I look at Letty once more. Allow myself a few seconds to really take her in and register all the differences in her.

She knows I'm looking, her breathing hitches under my inspection but she doesn't stop what she's doing or turn to look at me again.

I tell myself that I don't care what's happened to her, but I know deep down that I do.

Because if she's hurting, then I want to be the one who's delivered that pain.

This class, I swear, is the longest of my life.

I force myself to listen and take notes because hell knows I'm already behind in my other three and I need to be on top of my classes before the season starts. These few weeks before our first game are going to fly and then once we start, I can only imagine how full on it's going to be. Especially as I have no doubt that Luca will be continuing to ride my ass. My foot bounces against the floor in excitement. Bring it on, asshole. I'm ready for you.

As our professor brings the class to a close with a detailed description of yet another assignment I need to embark on, I don't move. Unlike the rest of the auditorium who jump into action and begin moving toward the door at lightning speed.

I sit back and watch Letty as she packs her things away.

"Excuse me," she says abruptly as she stands.

Her eyes hold mine before I release her stare in favor of getting a close up look at her body.

She's wearing a pair of leggings under a floral dress and a leather jacket. I can't deny that she looks hot, she's Letty Hunter, she always looks fucking hot. But it's unmistakable that she's damn near half the woman she used to be.

My fists clench as I consider the possibility of someone hurting her at Columbia and that being the reason she's here.

Did some motherfucker ruin her dream of graduating from the college she spent her whole life dreaming about?

"Kane," she barks, getting exasperated, but still, I don't move. "Fine, whatever."

She spins and is about to make her way down the row of now empty seats at her back when I reach for her arm.

I stand as she fights to slip her wrist from my grip but I hold tighter.

"Ow, that hurts," she complains.

I pull her back and she stumbles, falling into my body.

Every single one of my muscles tenses at her touch and the blood racing through my veins turns to lava.

"You think I care, Princess?"

"Let go of me," she demands, her voice low and husky as she once again attempts to pull herself free.

"Why are you here?"

Her eyes lift from my chest until her dark ones collide with my blue angry ones.

"Why are you here? Last I heard you failed to graduate."

A laugh falls from my lips as I lower my head down a little to her. To anyone around us, it might look intimate, like I want to kiss her. The reality is very different.

"Princess," I growl and her lips twist in anger. She hates that nickname, always has. It's the exact reason I still insist on using it. "There is a lot you don't know about me."

"Letty, is this asshole bothering you?" a familiar voice asks from behind me.

"No, he's not," I answer for her, knowing that the two goons from earlier are burning holes in the back of my head.

"We weren't talking to you, asshole."

"I'm fine. Thank you," Letty says, her eyes not once leaving mine. "I know how to handle this asshole."

My chest grows tight as my anger burns hotter within me.

I lower my face down, regretfully ripping my eyes from her until my lips are right next to her ear.

A shudder rips through her as my breath cascades over her exposed skin, I feel it all the way down her arm.

"That is where you are very, very wrong, Princess."
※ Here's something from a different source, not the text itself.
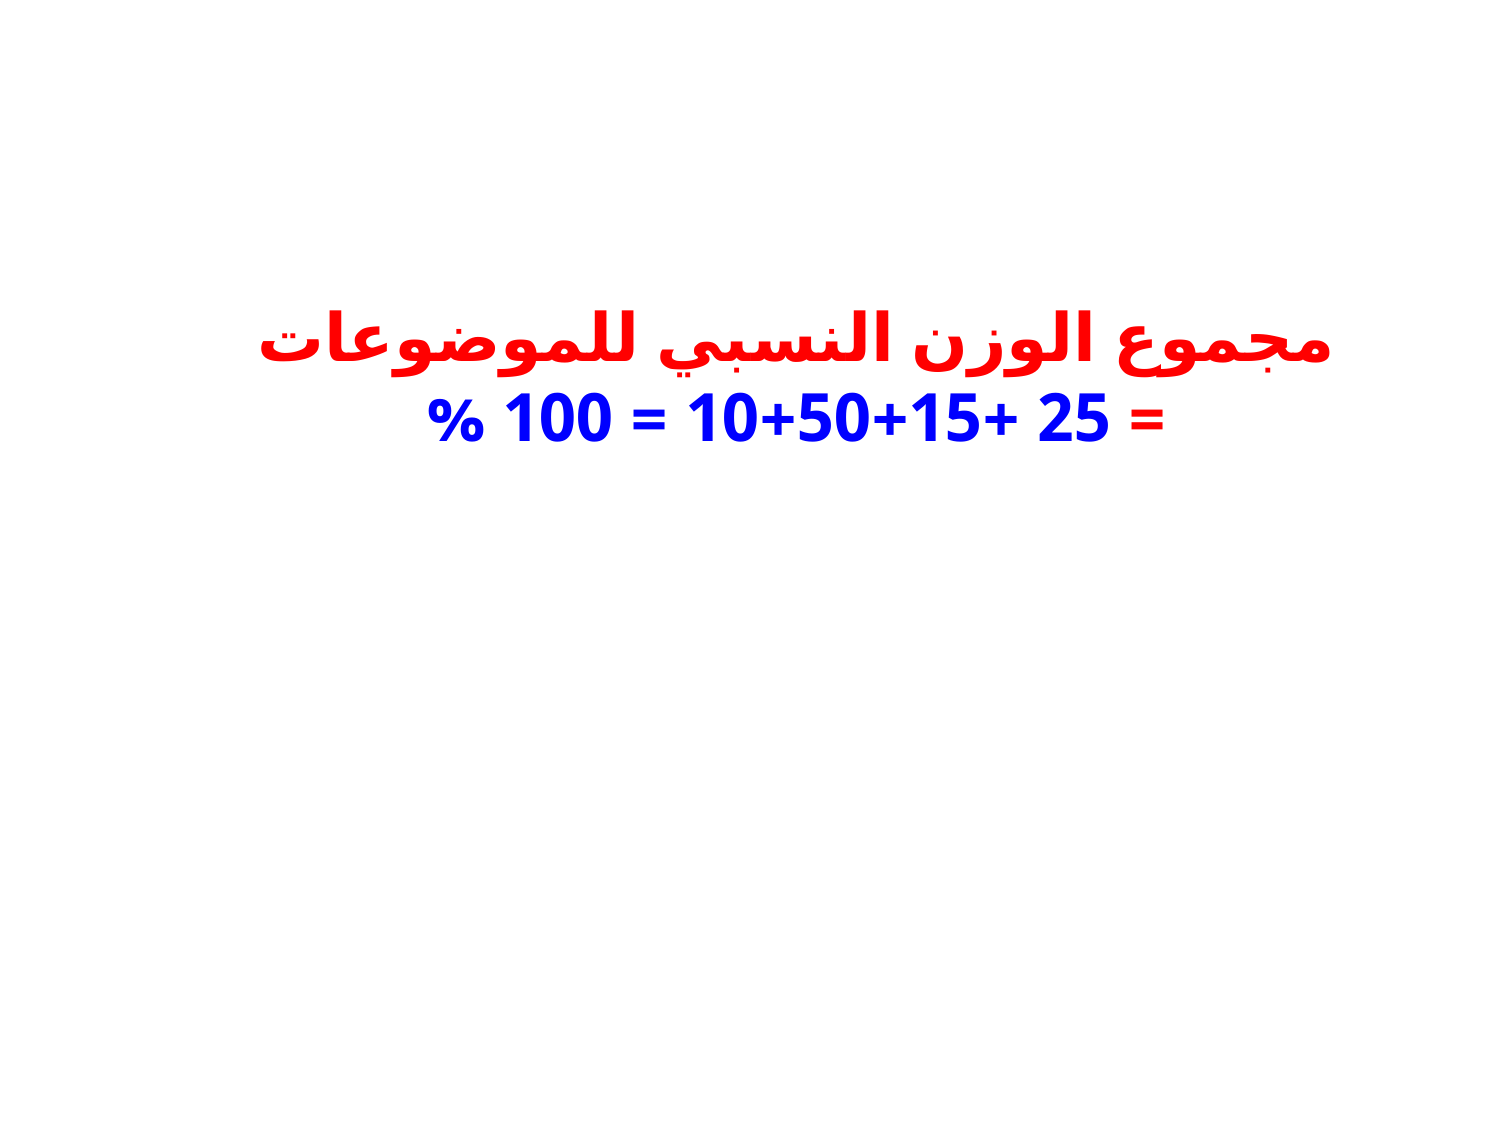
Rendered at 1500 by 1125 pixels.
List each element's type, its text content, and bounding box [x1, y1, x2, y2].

text_box مجموع الوزن النسبي للموضوعات = 25 +15+50+10 = 100 % [224, 287, 1368, 463]
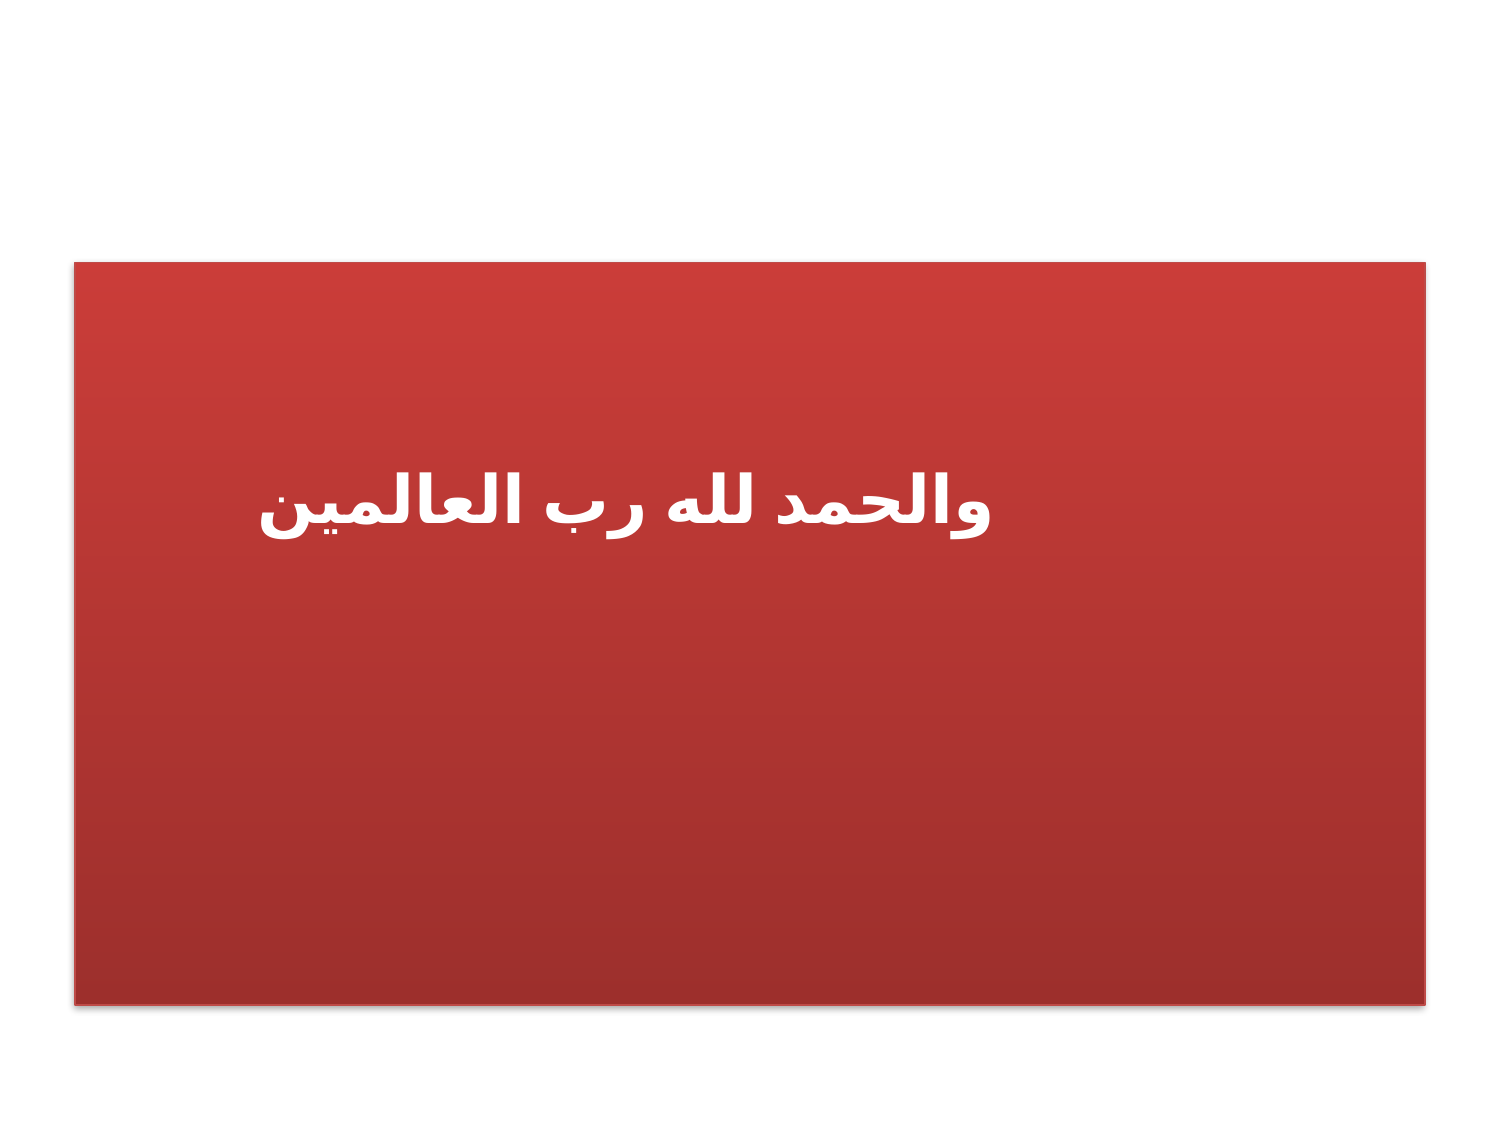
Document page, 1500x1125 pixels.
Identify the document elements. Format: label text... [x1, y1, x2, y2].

"Threaten me all you like. You can't break what’s already broken."

With that, she pulls her arm free. My shock from her words allowing her to do it easily and she takes off through the small gap in the chairs.

"You need to watch who you make enemies of around here," one of the guys warns. "Stay away from Letty. Hell, stay away from all of us."

I spin around to respond but the pair of them are already at the bottom of the stairs and making their escape.